Note: This is the seventh of fourteen parts. Click here to read from the beginning.
After being on Kona for about 10 days, Molly and I decided to venture to the Hilo side of the island, where they receive over 200 inches of rain a year. We wanted to explore the Kilauea Volcano and view the current lava eruption, which became active in 1983.
Even though we intended to climb the 14,000-foot Mauna Kea as part of this side trip, we took the Versa. It’s more reliable than the Subaru, and if the Versa were to break down, we knew we could simply call Budget for help!
We started our cross-island adventure just after the sun rose on Wednesday, Dec. 28, 2016, and the signs told us we’d reach the Hawai’i Volcanoes National Park in 74 miles. The Big Island of Hawaii is the same size as Connecticut, roughly, and the travel guides say it holds 13 of the world’s 15 or so climate zones. Over the course of the next few days, we would experience about a half dozen of them; we were prepared to layer up and down, often, with everything from bathing suits to boots in our luggage.

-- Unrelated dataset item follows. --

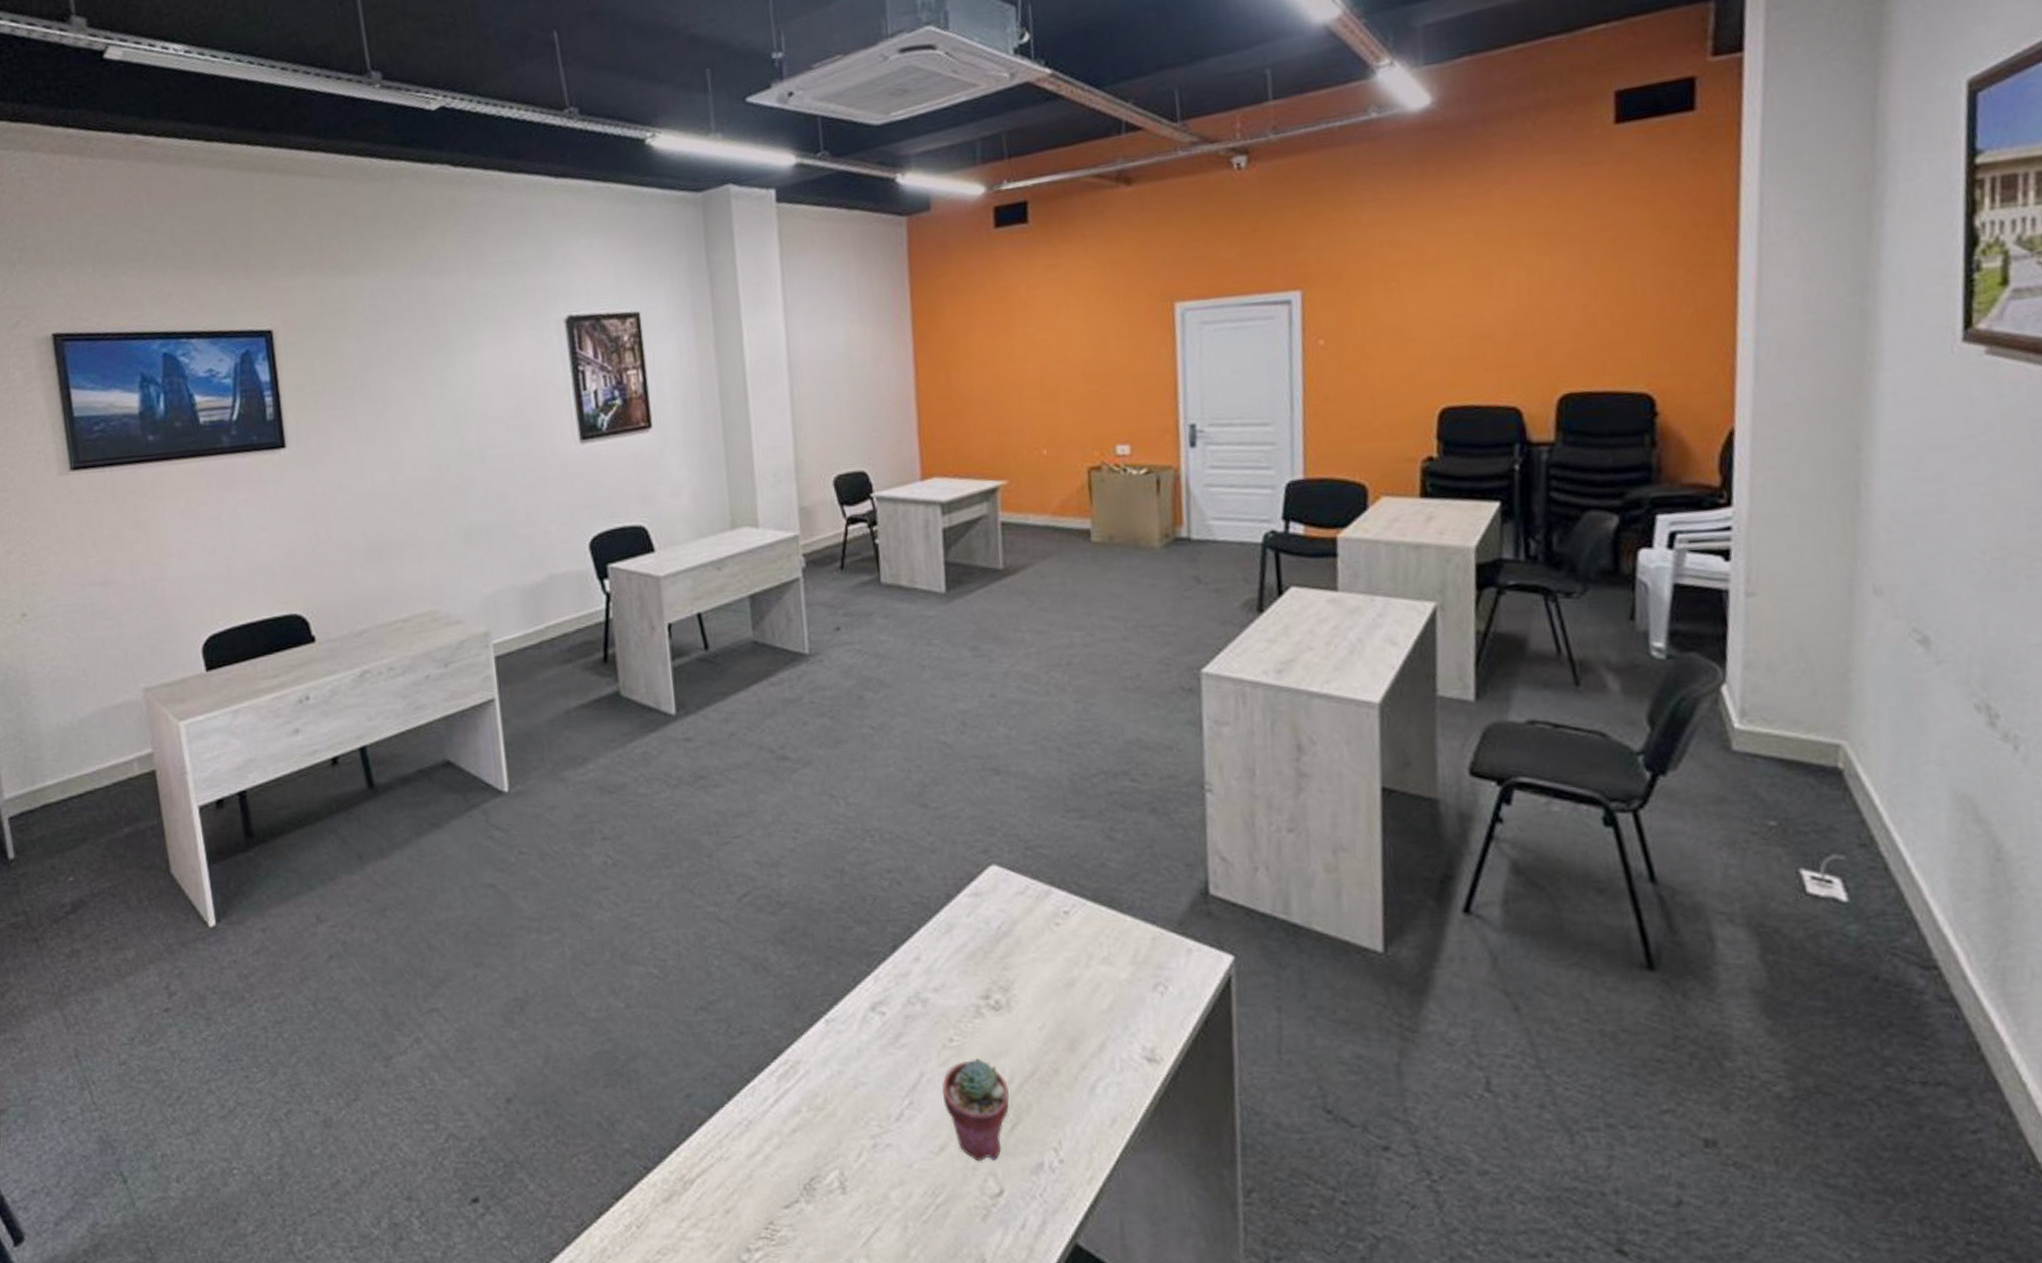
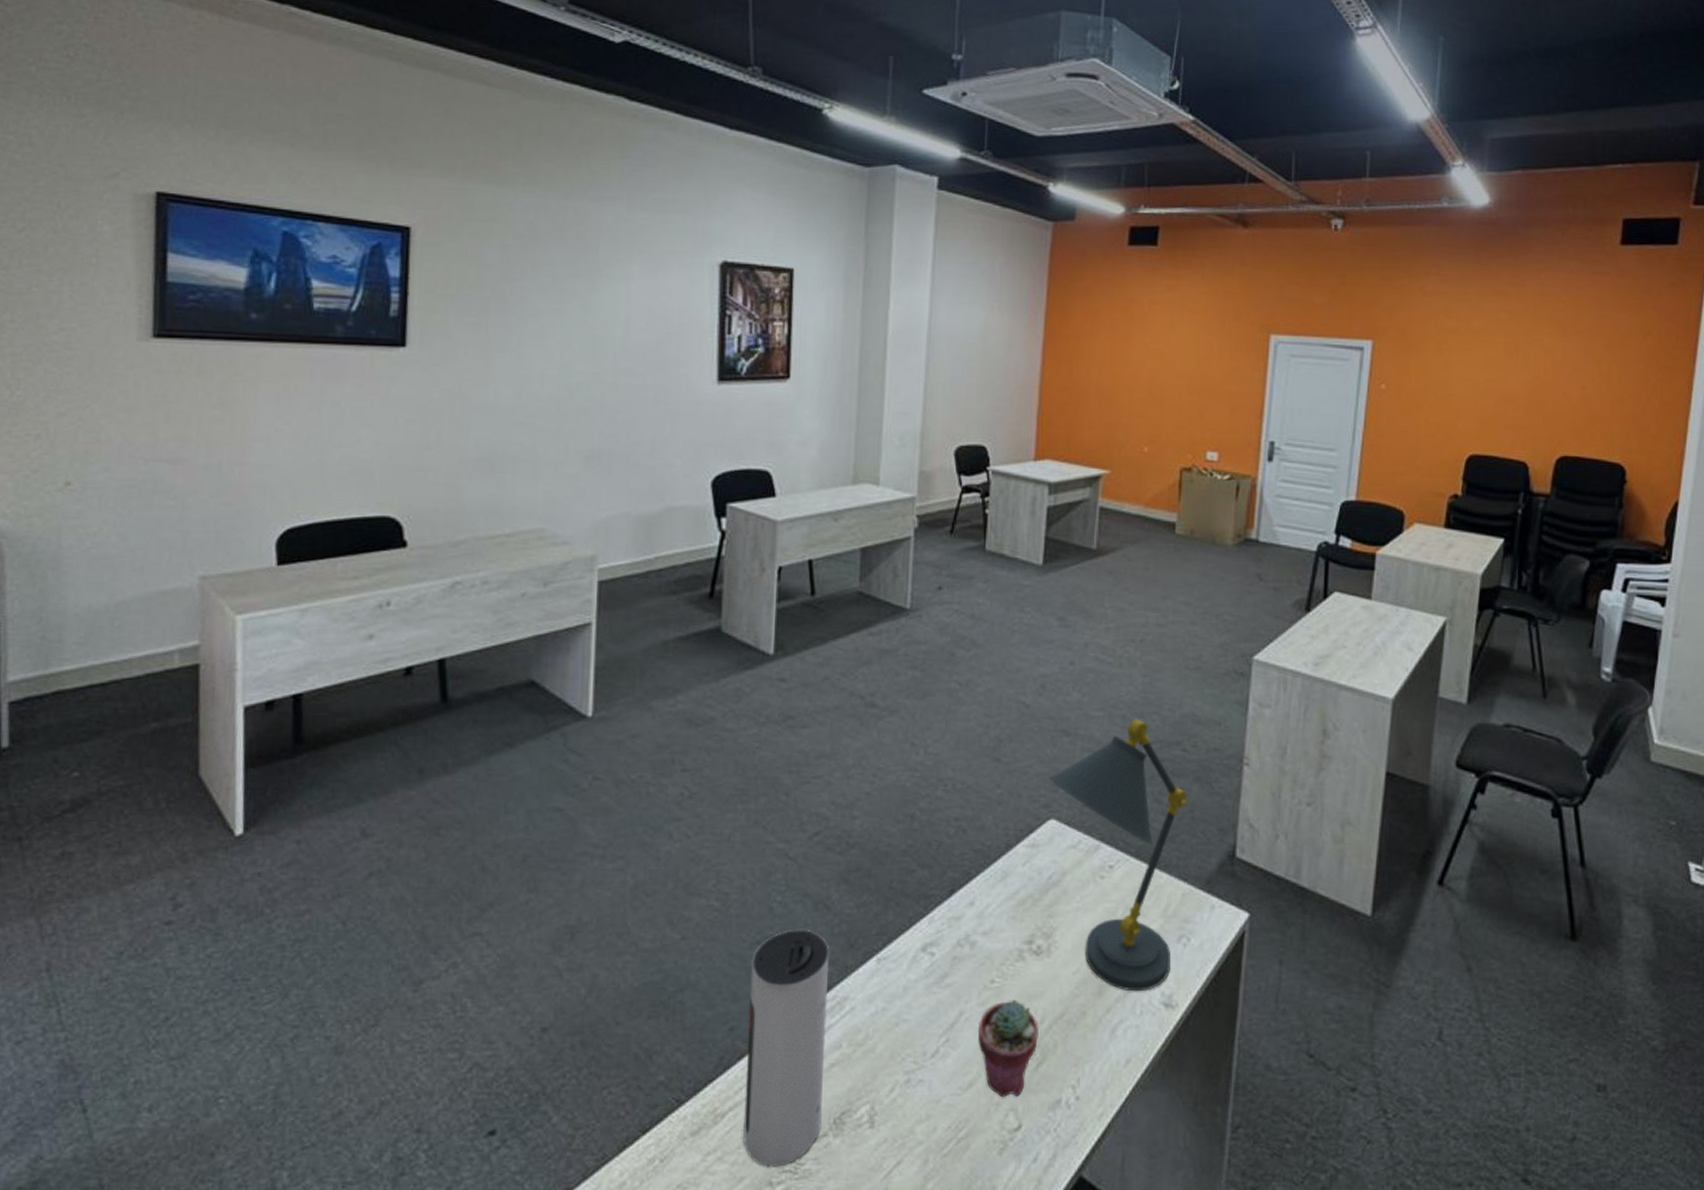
speaker: none [697,992,792,1233] -> present [742,929,830,1167]
desk lamp: none [982,750,1149,1046] -> present [1048,719,1188,992]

We headed south on 11, taking an hour-long detour pass Green Sand Beach to the cliffs that are said to be the southernmost point in the U.S. We stopped at a cafe with amazing potted sedums and other succulents in a nursery full of orchids and had coffee/tea and breakfast bars made with Lilikoi, or passion fruit.
When we entered the national park about 90 minutes later, we didn’t yet know what we didn’t know. We ran to the visitor’s center in a down pour, well aware that the climate had become a rain forest. We got inside just in time to watch a park ranger give a spiel about the best areas for viewing the lava and the best time of day to do so.
We learned you can’t drive very close to the eruption because lava from a 2014 flare-up covered a center section of Chain of Craters Road, which takes you there; we learned the best viewing of the current lava, which was spilling into the ocean, was still about an hour away by car—where one could access the other end of the road via a 4.5-mile walk. Finally, we learned it’s best to watch the lava at night as it’s easier to see; we did not know this and that changed our plan radically as it meant we had more time!
We still drove into the park on the west side on Chain of Craters Road because there was much to see in that area. We walked through a lava tube, for instance, saw a half dozen craters and took a short hike to view some petroglyphs preserved in the volcanic rock in a mountainous region. I regret that we did not stop in the museum. We were conserving time, but we learned later there are views of the active lava from within.
As we drove down and deeper into the park, at some point, we noticed a giant plume of steam in the sky and realized with very bubbly excitement that this was the molten lava hitting the ocean and filling the sky with clouds. It was awe-inspiring, and we drove as far as we could, getting closer and closer, but then we had to turn the Versa around when we hit the closed area of roadway. (We could have hiked in on this side, but the climb is longer and harder, and we wanted to get to the other side because that’s the side where our night’s lodging was.)
We drove straight up for 45 minutes to get back outside the park and stopped in a little village called Volcano for lunch, gas, extra batteries for our borrowed head lamps and to charge our tech equipment. Then we drove an hour to Hilo side and down to the coast into a town called Kamokuna. We parked our car, geared up our packs and started what would be a nine-mile hike round trip in a dry and dessert-like climate.